▶ _CHALLENGE 1_: In the frame layouts text, how much of the screen does page-b.html take up?
▶ _CHALLENGE 2_: From the frame layouts text, pull out the passage starting at "Here we have" and ending at "see the result.", word for word.

▶ _PAGE TEXT_:
----

10.1 Frame Layouts

As explained earlier, the rows and cols attributes can be used to specify the amount of screen area each row or column will occupy. For example, for a simple vertical column layout we could have:

<html>
 <frameset cols="25%,50%,25%">
  <frame src="page-a.html">
  <frame src="page-b.html">
  <frame src="page-c.html">
 </frameset>
</html>

Here we have a HTML document with three frames defined that will bring in three separate HTML documents called page-a.html, page-b.html and page-c.html. According to the cols defined in the frameset, page-a.html will occupy 25% of the screen, page-b.html will occupy 50%, and page-c.html will occupy the remaining 25%. Click here to see the result.

Note we could have set the remaining column to use the remaining space by using the * symbol like this: cols="25%,50%,*".

----

▶ _PROVIDED INFORMATION_:
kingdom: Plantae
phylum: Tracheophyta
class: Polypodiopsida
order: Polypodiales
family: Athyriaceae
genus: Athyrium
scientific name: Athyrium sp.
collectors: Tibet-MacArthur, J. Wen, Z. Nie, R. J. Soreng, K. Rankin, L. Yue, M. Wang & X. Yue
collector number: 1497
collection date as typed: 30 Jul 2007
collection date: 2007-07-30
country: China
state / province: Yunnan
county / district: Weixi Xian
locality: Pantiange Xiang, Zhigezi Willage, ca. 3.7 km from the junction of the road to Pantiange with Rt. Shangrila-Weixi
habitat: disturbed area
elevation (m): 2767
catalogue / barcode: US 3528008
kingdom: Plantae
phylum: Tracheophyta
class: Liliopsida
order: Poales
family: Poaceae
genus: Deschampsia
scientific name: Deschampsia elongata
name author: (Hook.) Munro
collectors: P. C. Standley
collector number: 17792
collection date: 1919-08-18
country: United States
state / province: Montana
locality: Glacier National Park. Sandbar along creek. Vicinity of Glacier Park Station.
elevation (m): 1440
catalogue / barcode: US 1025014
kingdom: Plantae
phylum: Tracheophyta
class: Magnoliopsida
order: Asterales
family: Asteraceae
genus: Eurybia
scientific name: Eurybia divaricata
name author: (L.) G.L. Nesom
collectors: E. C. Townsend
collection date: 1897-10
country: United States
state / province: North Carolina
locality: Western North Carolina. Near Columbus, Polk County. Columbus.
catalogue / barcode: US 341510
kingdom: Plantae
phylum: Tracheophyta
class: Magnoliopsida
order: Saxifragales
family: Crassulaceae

----

▶ _WORKED SOLUTION 1_: 50% of the screen.

▶ _WORKED SOLUTION 2_:
Here we have a HTML document with three frames defined that will bring in three separate HTML documents called page-a.html, page-b.html and page-c.html. According to the cols defined in the frameset, page-a.html will occupy 25% of the screen, page-b.html will occupy 50%, and page-c.html will occupy the remaining 25%. Click here to see the result.